La négociation d’opérations de restructuration de la dette, dont le rééchelonnement, le refinancement, etc. encadrées par les CAC et d’autres mesures conçues pour dissuader les créanciers récalcitrants.  Si le risque de ralentissement financier est écarté à l’aide de suspensions temporaires des paiements et de contrôle des changes, que l’arrêt des poursuites judiciaires est imposé, que du financement est obtenu à l’aide de procédures de saisie-exécution et que les dispositions contractuelles sont améliorées, il y a de fortes chances que les négociations débouchent sur un mécanisme de règlement de la dette dans la grande majorité des cas.  Une restructuration forcée (cram-down) ne devrait constituer qu’une solution de dernier recours.  Il convient de reconnaître qu’une solution statutaire s’appliquerait tant aux droits des créanciers qu’aux droits souverains des pays débiteurs.   À cet effet, le pour et le contre des différentes options (tribunaux internationaux de la faillite, groupes d’experts spéciaux, arbitrage, système de règlement des différends inspiré de celui de l’OMC) devraient être bien pesés.

Rôle du FMI et des Nations Unies

Si la participation du FMI dans la gestion et la résolution des crises est indéniable, il ne peut cependant pas être au centre des mécanismes internationaux de règlement de la dette.  Même après une réforme de fond, le Comité du FMI ne peut pas agir comme un organisme disciplinaire et un arbitre pour cause de conflit d’intérêt ; ses membres comptent en effet des débiteurs et des créanciers.

Cependant, les organismes et mécanismes statutaires indépendants peuvent être établis dans le cadre du FMI (comme au sein de l’OMC) si sa gouvernance est profondément réformée.

Les Nations Unies ont su jouer un rôle important dans la résolution des crises à plusieurs reprises dans le passé.

La Facilité de financement compensatoire créée au début des années 1960 pour aider les pays en développement qui rencontrent des problèmes de liquidité résultant de baisses temporaires de leurs recettes d’exportation pour recourir au FMI au-delà des droits de tirage qui leur sont alloués à des conditions préférentielles est née d’une initiative des Nations Unies.

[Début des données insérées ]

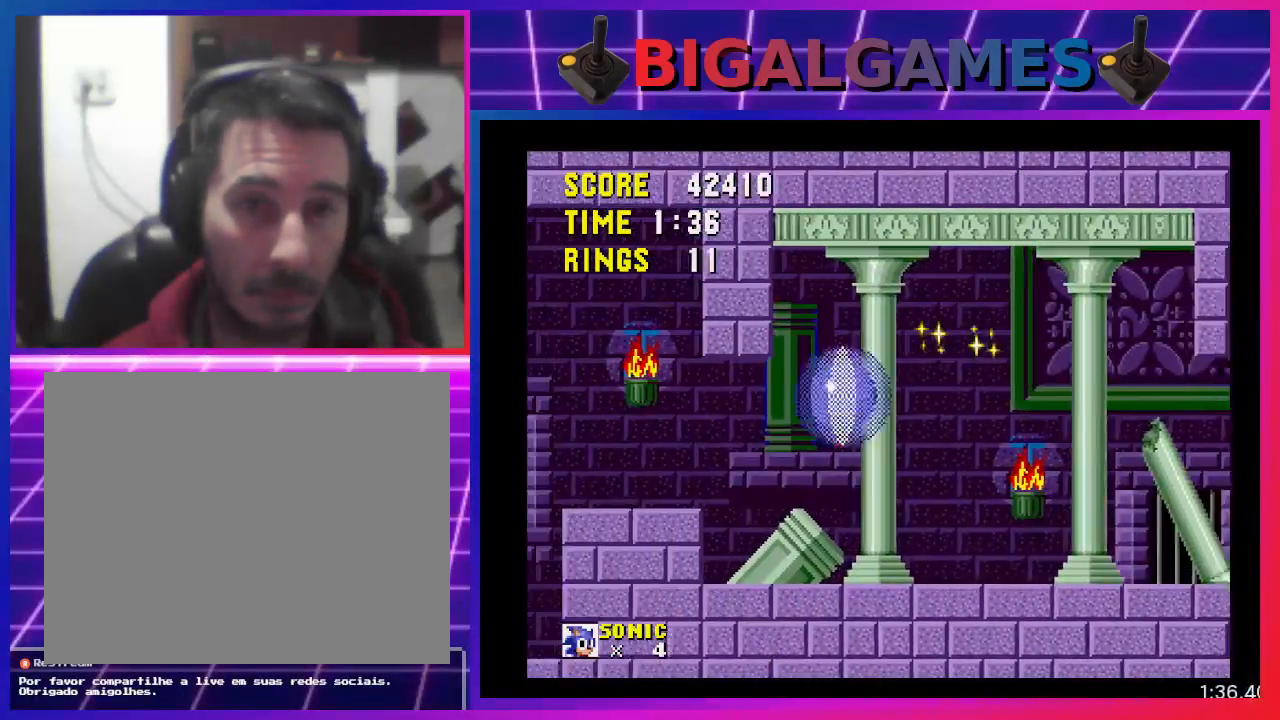
{"buttons": [], "events": [[67, "DPAD_LEFT", "down"], [167, "DPAD_LEFT", "up"], [233, "DPAD_LEFT", "down"], [333, "CROSS", "down"], [467, "CROSS", "up"], [500, "DPAD_LEFT", "up"]]}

Des directives pour les négociations de dettes publiques et garanties par les autorités publiques de pays en développement ont été définies à la CNUCED en 1980 par l’adoption de la Résolution 222 (XXI) du Comité du commerce et du développement, à propos de laquelle Michel Camdessus, président du Club de Paris de l’époque, a dit qu’elle asseyait la légitimité internationale du Club de Paris dans l’architecture financière internationale.

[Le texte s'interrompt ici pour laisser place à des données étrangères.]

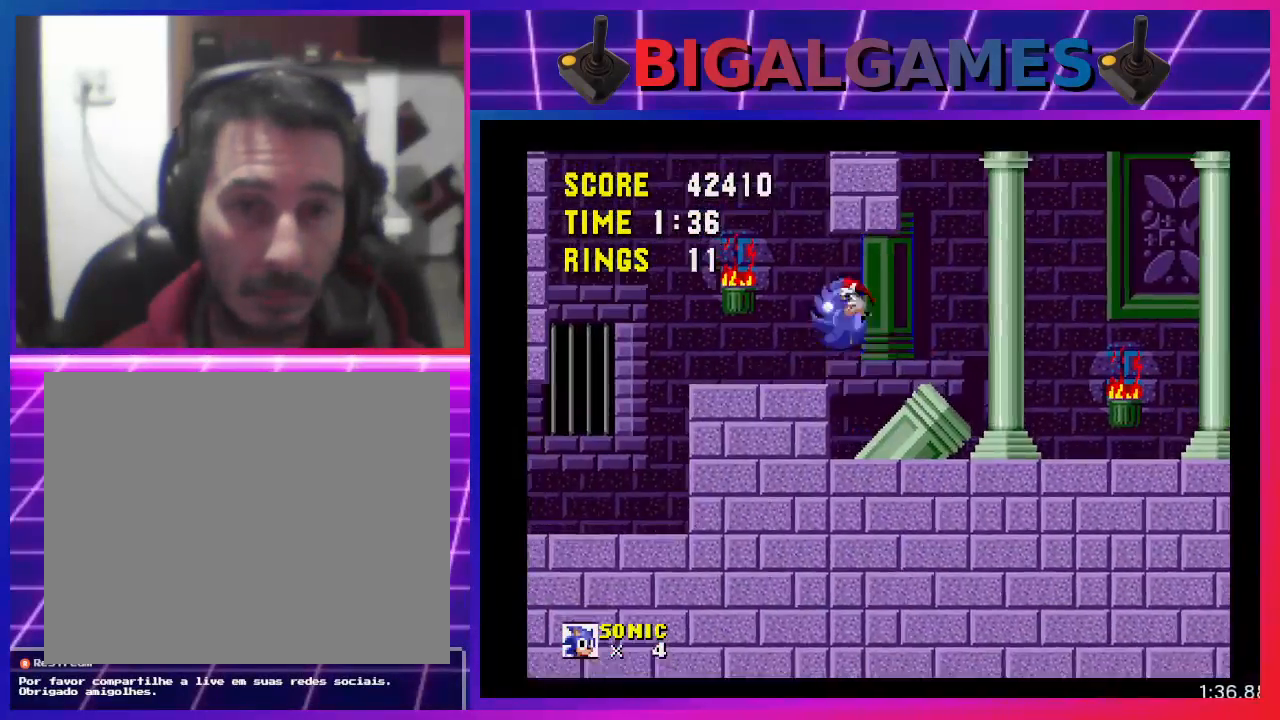
{"buttons": ["DPAD_LEFT"], "events": [[100, "DPAD_LEFT", "down"]]}
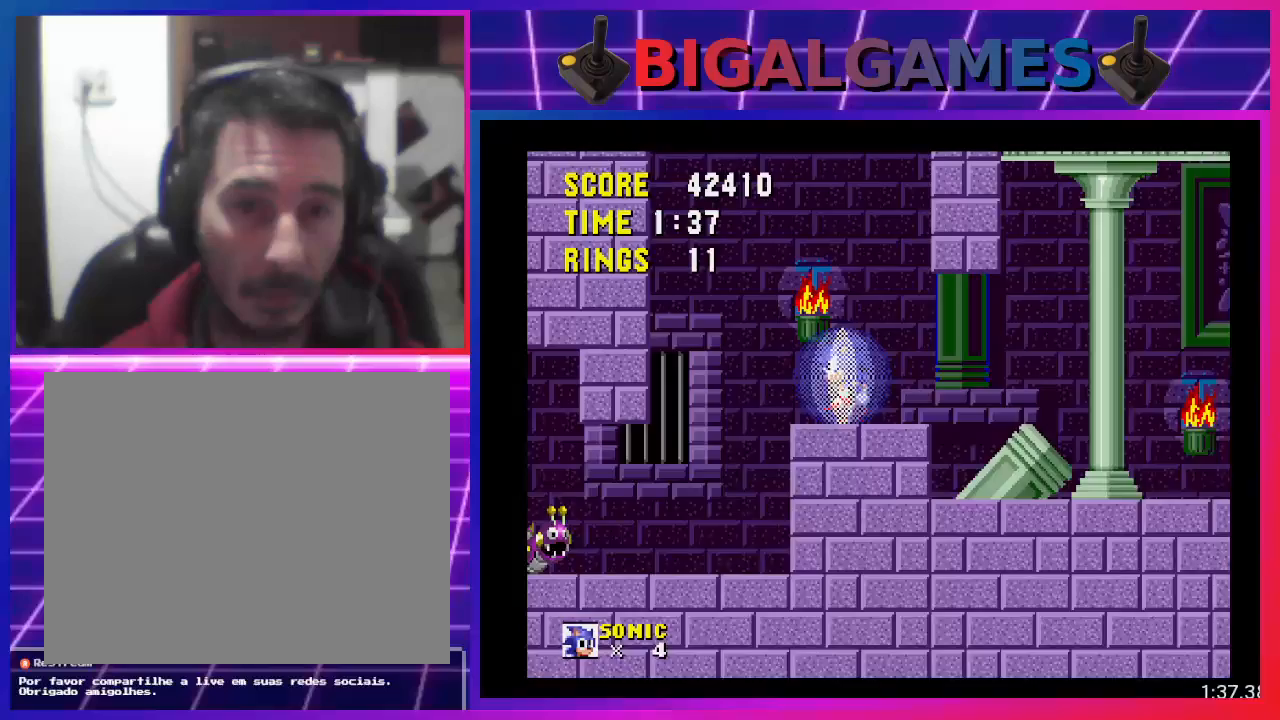
{"buttons": ["DPAD_DOWN"], "events": [[367, "DPAD_DOWN", "down"], [400, "DPAD_LEFT", "up"]]}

Un exemple plus récent concerne la dette iraquienne.  Après l’occupation de l’Iraq et l’effondrement du régime de Saddam Hussein, le Conseil de Sécurité de l’ONU a adopté la résolution 1483 visant à suspendre l’application des droits des créanciers à engager des procédures judiciaires ayant pour but de recouvrer la dette souveraine impayée.  Cette initiative a été prise par les États-Unis, ceux-là même qui dénient aux Nations Unies son rôle dans les affaires de dettes et les affaires financières sous prétexte qu’elles n’auraient pas les compétences dans ces domaines qui relèvent essentiellement des Institutions de Bretton Woods.

Fait encore plus intéressant, la résolution du Conseil de Sécurité sur la dette iraquienne a été dûment appliquée par les institutions telles que le FMI, la Banque mondiale et le Club de Paris, qui ont refusé de participer aux discussions organisées par l’Assemblée générale, semble-t-il parce qu’elles ne seraient pas prêtes à suivre les recommandations de l’ONU en ce qui concerne la restructuration de la dette.